### Tarea asignada a
Extrae de los registros todas las líneas que contengan la cadena "Updates".

El general Quinto Cecilio Metelo, conquistador de Macedonia, construyó en 140 a.C., cerca de la Isla Tiberina de Roma, un pórtico lleno de obras de arte, entre ellas esculturas a tamaño real de los generales de Alejandro Magno. Era un monumento político propicio también para transmitir el poder del militar de la familia imperial, por lo que el princeps Augusto decidió reformarlo en 14 a.C. y dedicarlo a su hermana Octavia, una mujer admirada y adorada por el pueblo y la primera en ser divinizada —la primera mortal en ser representada en una estatua fue Cornelia—.
La sensación de entrar al Pórtico de Octavia debía ser imponente: tras cruzar el porche, la gente accedía a una hermosa y amplia plaza de 135x115 metros rodeada de un muro perimetral porticado y donde se alzaban los templos de Júpiter Stator, el primero de Roma levantado por completo en mármol, y el de Juno Regina. Lo curioso es que tenían las decoraciones cambiadas: una apariencia femenina de las pinturas en el primero y un tono masculino en el segundo. Según Plinio, el error de los obreros se interpretó como voluntad divina y se hizo permanente.
El sitio, un espacio para el culto, la deliberación, el aprendizaje, la reunión y la contemplación de arte, albergaba además dos bibliotecas con obras griegas y una curia utilizada en ocasiones por el Senado. Era un punto esencial para la difusión de la nueva cultura grecorromana. Destruido por un incendio en 80 d.C., fue reconstruido por Septimio Severo hacia el año 200. En época medieval se integró como parte de la iglesia de Santo Ángel en Pescheria y de esa época data el arco de ladrillo que se puede observar en la actualidad.

### Registros asignados
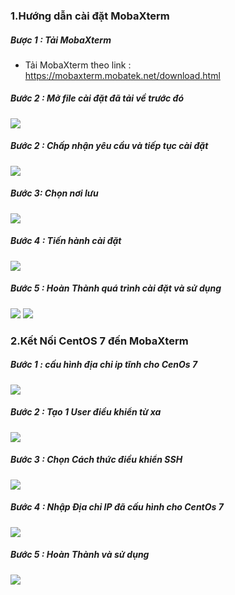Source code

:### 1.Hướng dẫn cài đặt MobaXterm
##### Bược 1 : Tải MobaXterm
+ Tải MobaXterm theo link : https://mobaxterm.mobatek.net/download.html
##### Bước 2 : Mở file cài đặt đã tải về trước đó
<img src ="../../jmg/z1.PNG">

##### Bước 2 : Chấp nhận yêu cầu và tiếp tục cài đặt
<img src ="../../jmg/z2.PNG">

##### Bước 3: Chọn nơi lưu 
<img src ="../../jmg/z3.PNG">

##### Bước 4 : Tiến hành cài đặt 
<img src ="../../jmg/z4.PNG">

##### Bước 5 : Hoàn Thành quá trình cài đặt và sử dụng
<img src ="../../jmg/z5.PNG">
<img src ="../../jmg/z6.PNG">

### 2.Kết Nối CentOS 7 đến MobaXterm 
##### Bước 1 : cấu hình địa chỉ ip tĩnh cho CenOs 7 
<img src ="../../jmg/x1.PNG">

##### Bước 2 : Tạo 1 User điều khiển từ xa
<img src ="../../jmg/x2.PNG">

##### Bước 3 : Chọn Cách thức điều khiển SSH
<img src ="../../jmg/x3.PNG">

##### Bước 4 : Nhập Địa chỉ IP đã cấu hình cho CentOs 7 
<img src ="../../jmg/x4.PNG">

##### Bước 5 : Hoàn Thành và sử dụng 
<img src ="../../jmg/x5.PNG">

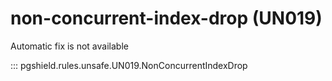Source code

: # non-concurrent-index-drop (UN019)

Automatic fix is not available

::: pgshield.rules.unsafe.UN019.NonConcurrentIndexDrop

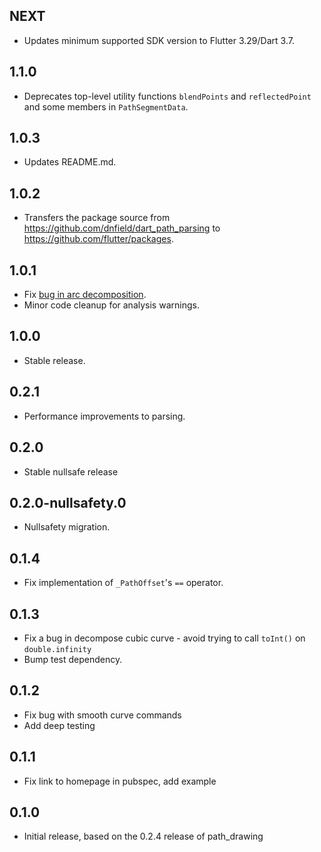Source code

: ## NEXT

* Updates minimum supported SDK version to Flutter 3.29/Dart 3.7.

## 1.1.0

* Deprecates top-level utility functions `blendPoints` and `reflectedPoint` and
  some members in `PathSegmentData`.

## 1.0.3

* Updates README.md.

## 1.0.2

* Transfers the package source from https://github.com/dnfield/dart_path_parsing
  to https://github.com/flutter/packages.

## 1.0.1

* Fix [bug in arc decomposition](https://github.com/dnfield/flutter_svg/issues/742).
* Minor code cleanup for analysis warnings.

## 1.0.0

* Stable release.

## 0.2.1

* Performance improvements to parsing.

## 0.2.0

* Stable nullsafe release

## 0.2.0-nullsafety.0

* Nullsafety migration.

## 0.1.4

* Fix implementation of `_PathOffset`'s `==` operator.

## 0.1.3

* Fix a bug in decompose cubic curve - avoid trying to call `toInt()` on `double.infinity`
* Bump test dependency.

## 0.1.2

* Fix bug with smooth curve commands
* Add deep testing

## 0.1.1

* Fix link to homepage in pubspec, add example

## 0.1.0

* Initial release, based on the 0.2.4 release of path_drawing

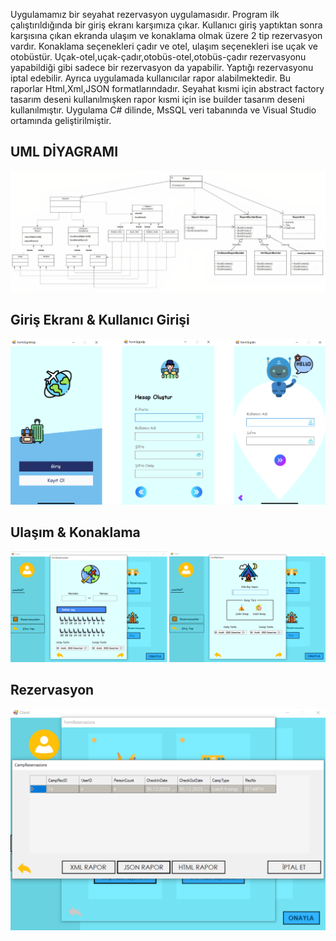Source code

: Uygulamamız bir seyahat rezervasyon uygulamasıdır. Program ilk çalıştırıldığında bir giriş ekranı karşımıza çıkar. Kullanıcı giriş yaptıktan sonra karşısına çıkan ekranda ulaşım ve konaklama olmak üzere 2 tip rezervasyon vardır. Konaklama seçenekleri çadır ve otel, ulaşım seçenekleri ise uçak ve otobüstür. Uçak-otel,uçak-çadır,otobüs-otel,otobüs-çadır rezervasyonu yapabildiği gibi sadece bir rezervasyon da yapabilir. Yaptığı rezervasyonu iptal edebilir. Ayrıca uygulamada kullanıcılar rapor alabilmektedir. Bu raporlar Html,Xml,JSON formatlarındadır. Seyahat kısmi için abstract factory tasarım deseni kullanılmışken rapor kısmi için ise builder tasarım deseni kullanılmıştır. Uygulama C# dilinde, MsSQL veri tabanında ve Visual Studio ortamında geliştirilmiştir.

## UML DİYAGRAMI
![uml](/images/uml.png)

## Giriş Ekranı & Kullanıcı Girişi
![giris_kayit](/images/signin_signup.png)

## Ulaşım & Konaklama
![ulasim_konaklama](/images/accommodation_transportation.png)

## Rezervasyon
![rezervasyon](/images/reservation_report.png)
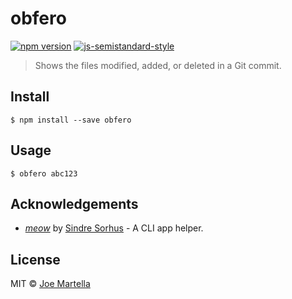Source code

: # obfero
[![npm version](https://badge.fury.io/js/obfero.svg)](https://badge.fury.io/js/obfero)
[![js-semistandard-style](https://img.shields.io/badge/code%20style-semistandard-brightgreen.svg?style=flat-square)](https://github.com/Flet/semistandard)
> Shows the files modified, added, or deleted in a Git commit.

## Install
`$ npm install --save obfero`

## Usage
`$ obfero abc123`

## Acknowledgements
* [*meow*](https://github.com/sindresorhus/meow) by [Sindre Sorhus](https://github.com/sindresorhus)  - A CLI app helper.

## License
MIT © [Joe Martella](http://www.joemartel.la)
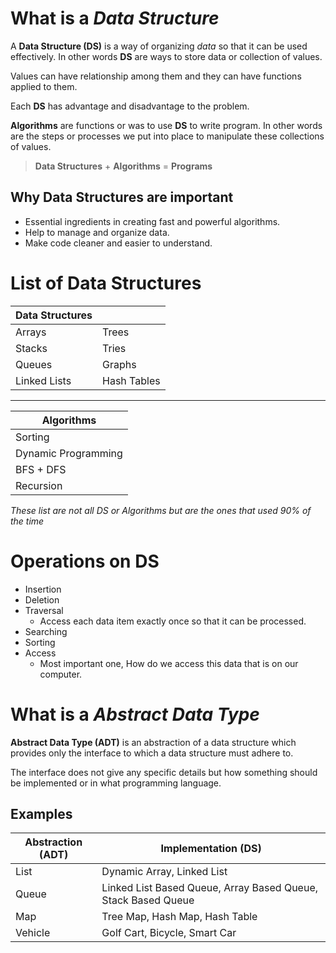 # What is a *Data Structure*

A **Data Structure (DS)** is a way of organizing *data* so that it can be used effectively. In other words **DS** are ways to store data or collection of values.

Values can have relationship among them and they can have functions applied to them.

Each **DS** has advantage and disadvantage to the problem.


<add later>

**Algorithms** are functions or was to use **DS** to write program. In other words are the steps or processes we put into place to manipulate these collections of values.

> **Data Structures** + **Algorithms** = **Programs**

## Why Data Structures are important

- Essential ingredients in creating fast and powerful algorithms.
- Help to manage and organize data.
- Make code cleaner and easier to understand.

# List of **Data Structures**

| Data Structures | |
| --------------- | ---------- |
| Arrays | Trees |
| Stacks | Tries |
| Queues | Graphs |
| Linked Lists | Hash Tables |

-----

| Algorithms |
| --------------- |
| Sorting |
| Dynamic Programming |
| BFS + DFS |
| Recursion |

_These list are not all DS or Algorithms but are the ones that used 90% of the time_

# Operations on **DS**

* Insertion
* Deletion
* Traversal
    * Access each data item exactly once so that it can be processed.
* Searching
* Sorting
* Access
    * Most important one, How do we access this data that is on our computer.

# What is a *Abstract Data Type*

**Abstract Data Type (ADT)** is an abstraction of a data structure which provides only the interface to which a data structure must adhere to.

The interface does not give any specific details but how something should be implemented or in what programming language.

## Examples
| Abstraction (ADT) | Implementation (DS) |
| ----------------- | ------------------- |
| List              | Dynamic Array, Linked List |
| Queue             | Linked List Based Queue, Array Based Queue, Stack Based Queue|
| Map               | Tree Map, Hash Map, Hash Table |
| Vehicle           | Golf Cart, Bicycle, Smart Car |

### Tarea asignada b
Reproduce sin cambios el fragmento del texto sobre el Pórtico de Octavia que comienza en "La sensación de" y termina en "se hizo permanente.".

### Respuesta escrita a
* Updates minimum supported SDK version to Flutter 3.29/Dart 3.7.
* Updates README.md.

### Respuesta escrita b
La sensación de entrar al Pórtico de Octavia debía ser imponente: tras cruzar el porche, la gente accedía a una hermosa y amplia plaza de 135x115 metros rodeada de un muro perimetral porticado y donde se alzaban los templos de Júpiter Stator, el primero de Roma levantado por completo en mármol, y el de Juno Regina. Lo curioso es que tenían las decoraciones cambiadas: una apariencia femenina de las pinturas en el primero y un tono masculino en el segundo. Según Plinio, el error de los obreros se interpretó como voluntad divina y se hizo permanente.